* What the task requires *
Output only the stretch of the listing that starts at the line containing "62 181 34.34" and ends at the line containing "54 108 33.28", reproduced exactly with both ends.

*****

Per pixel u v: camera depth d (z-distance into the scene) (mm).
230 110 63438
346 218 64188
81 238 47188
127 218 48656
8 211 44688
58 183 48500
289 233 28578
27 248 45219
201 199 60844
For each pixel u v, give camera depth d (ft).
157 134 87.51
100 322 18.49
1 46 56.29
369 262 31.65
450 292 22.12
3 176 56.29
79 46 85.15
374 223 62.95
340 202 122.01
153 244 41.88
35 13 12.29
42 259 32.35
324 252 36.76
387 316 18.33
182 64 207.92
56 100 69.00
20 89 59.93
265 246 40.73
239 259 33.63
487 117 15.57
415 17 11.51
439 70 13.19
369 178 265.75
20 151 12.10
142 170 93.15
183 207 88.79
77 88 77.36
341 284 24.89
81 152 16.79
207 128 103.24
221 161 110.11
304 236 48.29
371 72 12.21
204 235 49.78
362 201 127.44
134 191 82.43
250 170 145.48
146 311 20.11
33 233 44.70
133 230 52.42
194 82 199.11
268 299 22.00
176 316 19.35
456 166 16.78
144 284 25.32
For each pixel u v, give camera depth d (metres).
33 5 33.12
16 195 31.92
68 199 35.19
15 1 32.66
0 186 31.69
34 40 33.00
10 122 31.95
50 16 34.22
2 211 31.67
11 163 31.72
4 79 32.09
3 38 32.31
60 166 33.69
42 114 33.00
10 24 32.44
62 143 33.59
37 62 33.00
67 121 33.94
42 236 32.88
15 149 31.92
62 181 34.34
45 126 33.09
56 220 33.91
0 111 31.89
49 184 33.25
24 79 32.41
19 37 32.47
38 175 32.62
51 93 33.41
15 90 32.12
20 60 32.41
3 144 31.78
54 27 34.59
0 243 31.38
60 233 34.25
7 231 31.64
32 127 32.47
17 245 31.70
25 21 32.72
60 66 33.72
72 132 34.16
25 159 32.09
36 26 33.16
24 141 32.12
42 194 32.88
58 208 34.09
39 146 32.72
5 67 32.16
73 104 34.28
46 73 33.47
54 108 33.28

*****

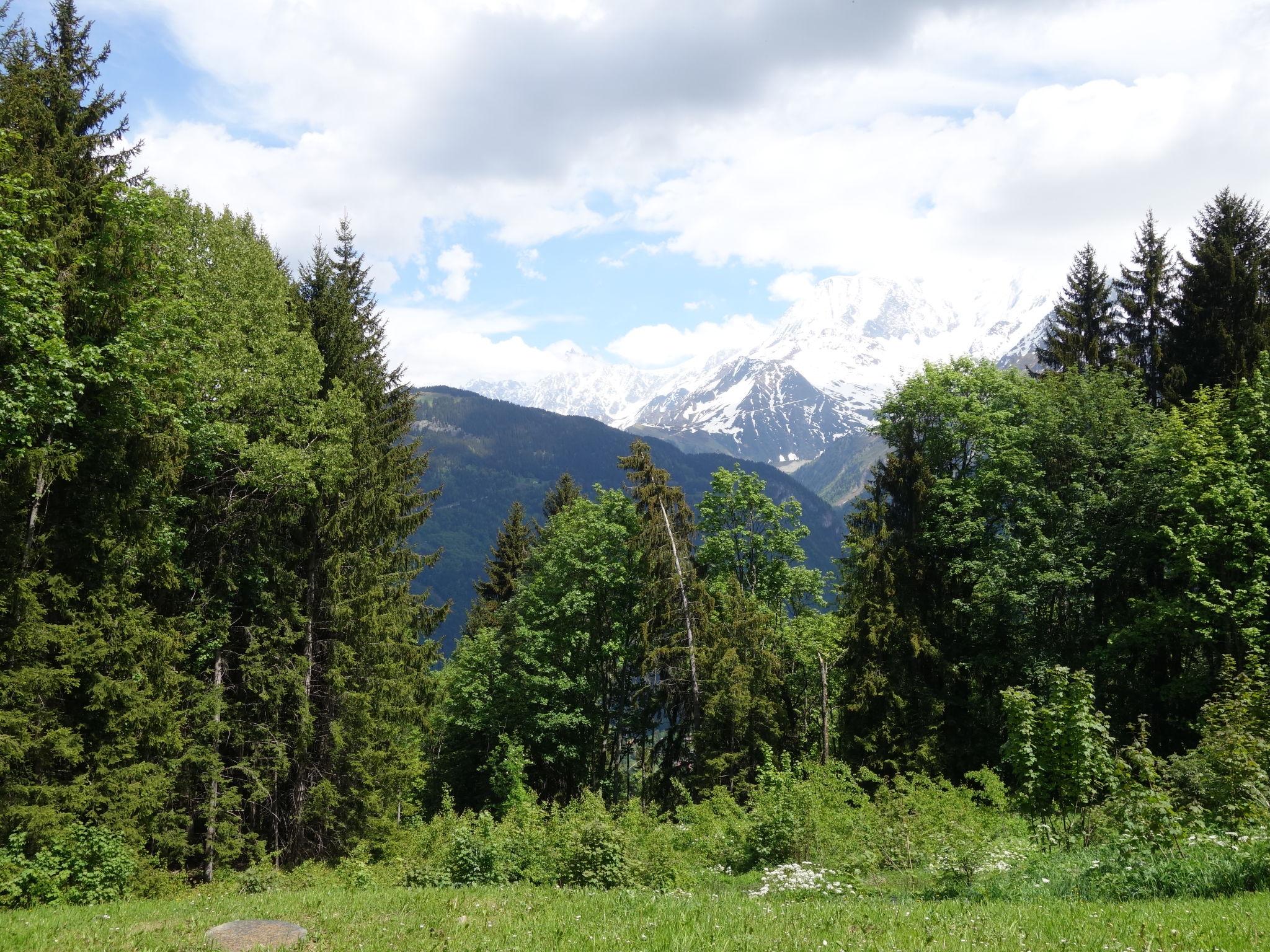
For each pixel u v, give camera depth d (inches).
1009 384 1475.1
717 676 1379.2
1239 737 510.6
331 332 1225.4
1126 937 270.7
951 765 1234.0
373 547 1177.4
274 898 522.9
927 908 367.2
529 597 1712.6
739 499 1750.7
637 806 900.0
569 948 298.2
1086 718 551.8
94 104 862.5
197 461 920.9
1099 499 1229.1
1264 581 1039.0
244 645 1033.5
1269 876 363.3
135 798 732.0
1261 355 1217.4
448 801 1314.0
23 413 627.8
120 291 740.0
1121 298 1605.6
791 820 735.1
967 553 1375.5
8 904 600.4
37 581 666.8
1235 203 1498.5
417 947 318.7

*****

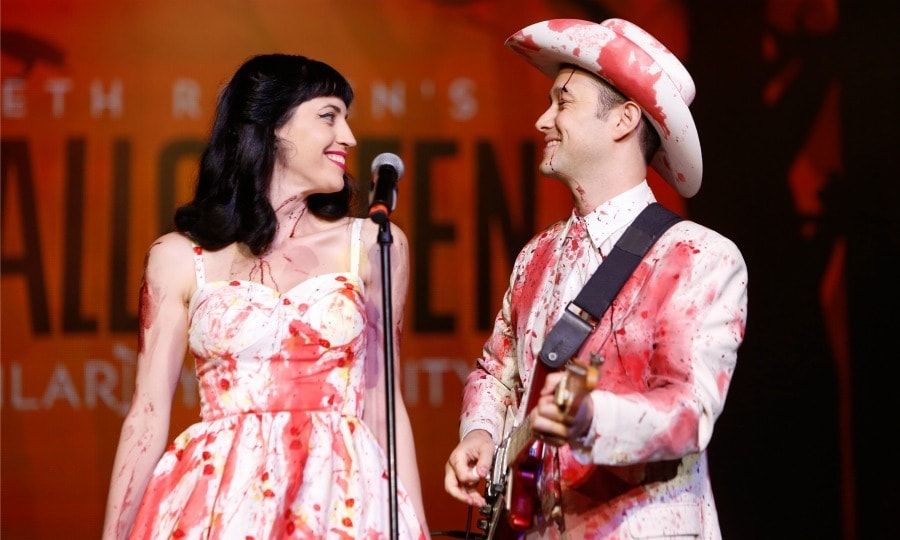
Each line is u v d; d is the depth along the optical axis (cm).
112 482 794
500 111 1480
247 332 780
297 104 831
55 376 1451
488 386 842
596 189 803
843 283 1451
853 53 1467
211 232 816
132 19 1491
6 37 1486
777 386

*****

* Answer to the problem *
62 181 34.34
45 126 33.09
56 220 33.91
0 111 31.89
49 184 33.25
24 79 32.41
19 37 32.47
38 175 32.62
51 93 33.41
15 90 32.12
20 60 32.41
3 144 31.78
54 27 34.59
0 243 31.38
60 233 34.25
7 231 31.64
32 127 32.47
17 245 31.70
25 21 32.72
60 66 33.72
72 132 34.16
25 159 32.09
36 26 33.16
24 141 32.12
42 194 32.88
58 208 34.09
39 146 32.72
5 67 32.16
73 104 34.28
46 73 33.47
54 108 33.28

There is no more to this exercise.